Supplied information:
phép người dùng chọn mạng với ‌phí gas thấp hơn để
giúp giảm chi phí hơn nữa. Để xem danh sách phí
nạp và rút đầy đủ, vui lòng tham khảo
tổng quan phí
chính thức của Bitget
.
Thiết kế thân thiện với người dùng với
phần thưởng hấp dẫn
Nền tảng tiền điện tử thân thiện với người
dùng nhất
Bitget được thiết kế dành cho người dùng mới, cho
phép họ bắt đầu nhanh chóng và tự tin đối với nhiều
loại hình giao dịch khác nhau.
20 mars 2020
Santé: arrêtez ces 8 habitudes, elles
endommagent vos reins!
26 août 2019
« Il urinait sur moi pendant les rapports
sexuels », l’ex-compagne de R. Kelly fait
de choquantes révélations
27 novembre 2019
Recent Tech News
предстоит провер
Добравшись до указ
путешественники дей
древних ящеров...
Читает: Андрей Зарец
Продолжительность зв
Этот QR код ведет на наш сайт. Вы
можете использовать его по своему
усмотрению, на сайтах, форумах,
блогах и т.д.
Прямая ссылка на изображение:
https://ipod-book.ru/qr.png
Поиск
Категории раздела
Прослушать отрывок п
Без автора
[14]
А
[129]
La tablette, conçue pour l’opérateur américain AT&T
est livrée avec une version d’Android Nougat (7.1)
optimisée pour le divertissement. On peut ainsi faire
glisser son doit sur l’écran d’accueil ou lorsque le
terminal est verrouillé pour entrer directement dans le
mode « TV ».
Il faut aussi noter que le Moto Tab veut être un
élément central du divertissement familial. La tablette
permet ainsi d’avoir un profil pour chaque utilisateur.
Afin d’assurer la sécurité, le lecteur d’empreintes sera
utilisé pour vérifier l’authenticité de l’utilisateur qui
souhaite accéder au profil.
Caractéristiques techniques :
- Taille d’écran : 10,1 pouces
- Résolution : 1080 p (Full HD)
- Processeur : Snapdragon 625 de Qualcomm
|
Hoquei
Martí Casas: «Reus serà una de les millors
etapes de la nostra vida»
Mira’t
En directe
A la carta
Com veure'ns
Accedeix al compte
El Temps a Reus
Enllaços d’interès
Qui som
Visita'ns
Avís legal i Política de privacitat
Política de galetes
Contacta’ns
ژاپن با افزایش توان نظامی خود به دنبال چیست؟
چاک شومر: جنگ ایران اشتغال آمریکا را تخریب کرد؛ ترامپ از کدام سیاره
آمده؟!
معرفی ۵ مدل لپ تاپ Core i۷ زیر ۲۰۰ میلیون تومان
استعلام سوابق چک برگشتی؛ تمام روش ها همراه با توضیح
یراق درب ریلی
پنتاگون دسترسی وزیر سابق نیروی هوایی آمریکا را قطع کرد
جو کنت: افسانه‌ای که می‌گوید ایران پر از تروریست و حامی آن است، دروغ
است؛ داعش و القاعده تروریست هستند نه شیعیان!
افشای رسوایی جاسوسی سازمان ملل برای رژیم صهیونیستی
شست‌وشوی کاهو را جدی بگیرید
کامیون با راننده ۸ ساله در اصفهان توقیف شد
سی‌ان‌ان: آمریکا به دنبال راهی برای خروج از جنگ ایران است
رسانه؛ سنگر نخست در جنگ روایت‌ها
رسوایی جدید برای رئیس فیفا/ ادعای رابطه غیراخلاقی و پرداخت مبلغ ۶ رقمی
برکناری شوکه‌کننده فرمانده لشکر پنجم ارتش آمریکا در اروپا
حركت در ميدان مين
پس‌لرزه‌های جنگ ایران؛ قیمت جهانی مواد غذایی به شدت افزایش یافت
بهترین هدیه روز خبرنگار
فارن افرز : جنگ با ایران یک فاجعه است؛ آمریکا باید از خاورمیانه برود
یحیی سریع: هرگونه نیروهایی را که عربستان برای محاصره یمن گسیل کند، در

What the task asks:
Copy out the lines above exactly, beginning at the one that contains "pendant les rapports" and ending at the one that contains "جو کنت: افسانه‌ای".

Solved exercise:
« Il urinait sur moi pendant les rapports
sexuels », l’ex-compagne de R. Kelly fait
de choquantes révélations
27 novembre 2019
Recent Tech News
предстоит провер
Добравшись до указ
путешественники дей
древних ящеров...
Читает: Андрей Зарец
Продолжительность зв
Этот QR код ведет на наш сайт. Вы
можете использовать его по своему
усмотрению, на сайтах, форумах,
блогах и т.д.
Прямая ссылка на изображение:
https://ipod-book.ru/qr.png
Поиск
Категории раздела
Прослушать отрывок п
Без автора
[14]
А
[129]
La tablette, conçue pour l’opérateur américain AT&T
est livrée avec une version d’Android Nougat (7.1)
optimisée pour le divertissement. On peut ainsi faire
glisser son doit sur l’écran d’accueil ou lorsque le
terminal est verrouillé pour entrer directement dans le
mode « TV ».
Il faut aussi noter que le Moto Tab veut être un
élément central du divertissement familial. La tablette
permet ainsi d’avoir un profil pour chaque utilisateur.
Afin d’assurer la sécurité, le lecteur d’empreintes sera
utilisé pour vérifier l’authenticité de l’utilisateur qui
souhaite accéder au profil.
Caractéristiques techniques :
- Taille d’écran : 10,1 pouces
- Résolution : 1080 p (Full HD)
- Processeur : Snapdragon 625 de Qualcomm
|
Hoquei
Martí Casas: «Reus serà una de les millors
etapes de la nostra vida»
Mira’t
En directe
A la carta
Com veure'ns
Accedeix al compte
El Temps a Reus
Enllaços d’interès
Qui som
Visita'ns
Avís legal i Política de privacitat
Política de galetes
Contacta’ns
ژاپن با افزایش توان نظامی خود به دنبال چیست؟
چاک شومر: جنگ ایران اشتغال آمریکا را تخریب کرد؛ ترامپ از کدام سیاره
آمده؟!
معرفی ۵ مدل لپ تاپ Core i۷ زیر ۲۰۰ میلیون تومان
استعلام سوابق چک برگشتی؛ تمام روش ها همراه با توضیح
یراق درب ریلی
پنتاگون دسترسی وزیر سابق نیروی هوایی آمریکا را قطع کرد
جو کنت: افسانه‌ای که می‌گوید ایران پر از تروریست و حامی آن است، دروغ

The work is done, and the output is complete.